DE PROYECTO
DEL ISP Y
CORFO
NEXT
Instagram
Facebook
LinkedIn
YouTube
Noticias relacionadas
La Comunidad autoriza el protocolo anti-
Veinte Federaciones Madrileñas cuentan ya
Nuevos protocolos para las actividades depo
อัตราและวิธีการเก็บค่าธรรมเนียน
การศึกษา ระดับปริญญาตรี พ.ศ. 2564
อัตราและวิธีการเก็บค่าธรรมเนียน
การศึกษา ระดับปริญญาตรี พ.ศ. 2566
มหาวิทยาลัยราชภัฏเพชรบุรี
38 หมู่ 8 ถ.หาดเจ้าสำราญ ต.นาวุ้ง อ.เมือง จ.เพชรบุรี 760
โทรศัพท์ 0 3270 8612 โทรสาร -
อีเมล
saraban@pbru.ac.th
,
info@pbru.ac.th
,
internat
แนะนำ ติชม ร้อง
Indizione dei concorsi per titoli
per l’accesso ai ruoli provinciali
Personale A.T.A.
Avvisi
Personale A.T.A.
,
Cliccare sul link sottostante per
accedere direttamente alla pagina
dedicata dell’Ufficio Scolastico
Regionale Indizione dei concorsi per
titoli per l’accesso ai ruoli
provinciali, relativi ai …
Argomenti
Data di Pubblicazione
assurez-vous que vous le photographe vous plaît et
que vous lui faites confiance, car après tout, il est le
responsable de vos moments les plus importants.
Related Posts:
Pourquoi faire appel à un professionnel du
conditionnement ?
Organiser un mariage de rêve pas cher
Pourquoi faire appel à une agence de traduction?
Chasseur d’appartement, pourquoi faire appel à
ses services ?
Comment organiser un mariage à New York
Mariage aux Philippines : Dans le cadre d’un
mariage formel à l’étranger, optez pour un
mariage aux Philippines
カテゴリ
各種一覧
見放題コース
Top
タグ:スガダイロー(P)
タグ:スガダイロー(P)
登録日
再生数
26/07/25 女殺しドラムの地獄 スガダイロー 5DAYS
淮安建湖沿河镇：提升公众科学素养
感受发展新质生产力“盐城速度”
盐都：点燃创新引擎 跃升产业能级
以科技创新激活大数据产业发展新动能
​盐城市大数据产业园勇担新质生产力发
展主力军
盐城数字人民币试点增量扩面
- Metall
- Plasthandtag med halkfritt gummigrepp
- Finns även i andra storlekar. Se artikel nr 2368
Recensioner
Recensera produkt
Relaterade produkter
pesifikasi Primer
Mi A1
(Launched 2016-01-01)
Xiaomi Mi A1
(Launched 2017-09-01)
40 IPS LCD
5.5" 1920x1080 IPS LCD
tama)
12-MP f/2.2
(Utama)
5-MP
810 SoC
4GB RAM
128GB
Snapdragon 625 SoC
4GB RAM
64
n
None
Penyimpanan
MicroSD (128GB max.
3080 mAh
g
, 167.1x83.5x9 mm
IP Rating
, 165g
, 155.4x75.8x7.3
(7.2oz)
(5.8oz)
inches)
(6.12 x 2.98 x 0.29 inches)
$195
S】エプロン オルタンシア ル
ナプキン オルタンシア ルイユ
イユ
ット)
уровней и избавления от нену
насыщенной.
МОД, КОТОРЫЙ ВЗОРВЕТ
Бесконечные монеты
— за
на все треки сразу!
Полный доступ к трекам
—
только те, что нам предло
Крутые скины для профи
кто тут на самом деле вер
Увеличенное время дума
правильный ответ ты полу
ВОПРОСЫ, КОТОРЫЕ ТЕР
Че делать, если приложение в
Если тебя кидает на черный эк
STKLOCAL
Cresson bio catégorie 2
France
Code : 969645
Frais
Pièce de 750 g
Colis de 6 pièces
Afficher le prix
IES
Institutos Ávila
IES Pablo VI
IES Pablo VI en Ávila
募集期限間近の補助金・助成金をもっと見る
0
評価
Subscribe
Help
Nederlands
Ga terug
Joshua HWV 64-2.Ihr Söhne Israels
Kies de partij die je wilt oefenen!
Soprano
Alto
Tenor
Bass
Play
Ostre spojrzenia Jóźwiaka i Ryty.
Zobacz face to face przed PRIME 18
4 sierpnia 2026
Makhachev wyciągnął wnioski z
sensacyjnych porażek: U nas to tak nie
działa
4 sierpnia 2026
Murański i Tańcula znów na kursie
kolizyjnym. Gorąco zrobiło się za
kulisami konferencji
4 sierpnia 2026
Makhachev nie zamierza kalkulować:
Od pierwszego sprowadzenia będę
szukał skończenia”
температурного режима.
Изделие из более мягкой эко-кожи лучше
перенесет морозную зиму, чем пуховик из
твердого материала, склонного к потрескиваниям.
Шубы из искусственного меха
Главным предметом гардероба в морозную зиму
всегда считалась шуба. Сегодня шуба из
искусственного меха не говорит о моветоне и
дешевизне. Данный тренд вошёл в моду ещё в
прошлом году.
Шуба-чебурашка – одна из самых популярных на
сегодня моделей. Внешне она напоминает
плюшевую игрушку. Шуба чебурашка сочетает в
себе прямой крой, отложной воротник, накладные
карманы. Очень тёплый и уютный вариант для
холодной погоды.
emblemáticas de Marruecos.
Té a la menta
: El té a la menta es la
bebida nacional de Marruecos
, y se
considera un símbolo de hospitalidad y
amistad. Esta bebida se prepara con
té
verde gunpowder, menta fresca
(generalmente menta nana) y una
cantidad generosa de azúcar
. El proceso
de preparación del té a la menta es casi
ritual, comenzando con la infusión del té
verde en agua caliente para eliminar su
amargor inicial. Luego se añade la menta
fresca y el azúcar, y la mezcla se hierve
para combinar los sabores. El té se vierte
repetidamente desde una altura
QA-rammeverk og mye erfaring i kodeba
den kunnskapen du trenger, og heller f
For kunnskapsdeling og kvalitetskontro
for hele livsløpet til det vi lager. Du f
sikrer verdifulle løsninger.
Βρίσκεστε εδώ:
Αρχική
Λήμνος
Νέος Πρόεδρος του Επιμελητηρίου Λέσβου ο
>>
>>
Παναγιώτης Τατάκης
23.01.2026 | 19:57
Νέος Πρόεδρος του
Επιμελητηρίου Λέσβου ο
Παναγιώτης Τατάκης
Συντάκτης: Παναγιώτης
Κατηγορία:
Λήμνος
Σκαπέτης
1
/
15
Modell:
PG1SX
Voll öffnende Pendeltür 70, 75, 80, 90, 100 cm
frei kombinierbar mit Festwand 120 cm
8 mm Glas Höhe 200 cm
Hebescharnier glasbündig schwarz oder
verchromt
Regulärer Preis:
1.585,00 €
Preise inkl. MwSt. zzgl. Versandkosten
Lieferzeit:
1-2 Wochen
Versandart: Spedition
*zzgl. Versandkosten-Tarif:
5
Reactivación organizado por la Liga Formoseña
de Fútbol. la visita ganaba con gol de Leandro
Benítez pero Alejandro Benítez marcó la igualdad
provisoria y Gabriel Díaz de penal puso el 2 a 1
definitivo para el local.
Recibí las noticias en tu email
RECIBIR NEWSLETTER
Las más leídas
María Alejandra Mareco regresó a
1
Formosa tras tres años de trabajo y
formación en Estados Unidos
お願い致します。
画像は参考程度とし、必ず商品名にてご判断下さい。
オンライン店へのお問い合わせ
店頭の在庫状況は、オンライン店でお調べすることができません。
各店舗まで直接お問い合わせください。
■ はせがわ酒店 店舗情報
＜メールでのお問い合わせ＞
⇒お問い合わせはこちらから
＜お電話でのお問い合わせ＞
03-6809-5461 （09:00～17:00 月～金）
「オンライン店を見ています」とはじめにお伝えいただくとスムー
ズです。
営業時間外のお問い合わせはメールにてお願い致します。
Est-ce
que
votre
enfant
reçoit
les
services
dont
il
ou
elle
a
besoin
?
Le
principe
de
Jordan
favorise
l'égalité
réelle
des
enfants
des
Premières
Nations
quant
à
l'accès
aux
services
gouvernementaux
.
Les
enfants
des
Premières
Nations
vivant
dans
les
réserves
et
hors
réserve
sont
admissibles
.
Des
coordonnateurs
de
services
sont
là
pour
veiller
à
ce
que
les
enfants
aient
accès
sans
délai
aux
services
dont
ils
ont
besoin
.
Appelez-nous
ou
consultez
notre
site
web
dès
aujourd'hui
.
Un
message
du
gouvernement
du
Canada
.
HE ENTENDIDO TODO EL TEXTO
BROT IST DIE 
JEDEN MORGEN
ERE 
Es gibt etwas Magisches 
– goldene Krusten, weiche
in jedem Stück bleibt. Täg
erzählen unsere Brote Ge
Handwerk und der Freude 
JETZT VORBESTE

————————

In the material above, find the line containing "себе прямой крой, отложной" and the line containing "repetidamente desde una altura", then write out exactly those two lines and every line between them, and nothing more.

§ **Finished task**:
себе прямой крой, отложной воротник, накладные
карманы. Очень тёплый и уютный вариант для
холодной погоды.
emblemáticas de Marruecos.
Té a la menta
: El té a la menta es la
bebida nacional de Marruecos
, y se
considera un símbolo de hospitalidad y
amistad. Esta bebida se prepara con
té
verde gunpowder, menta fresca
(generalmente menta nana) y una
cantidad generosa de azúcar
. El proceso
de preparación del té a la menta es casi
ritual, comenzando con la infusión del té
verde en agua caliente para eliminar su
amargor inicial. Luego se añade la menta
fresca y el azúcar, y la mezcla se hierve
para combinar los sabores. El té se vierte
repetidamente desde una altura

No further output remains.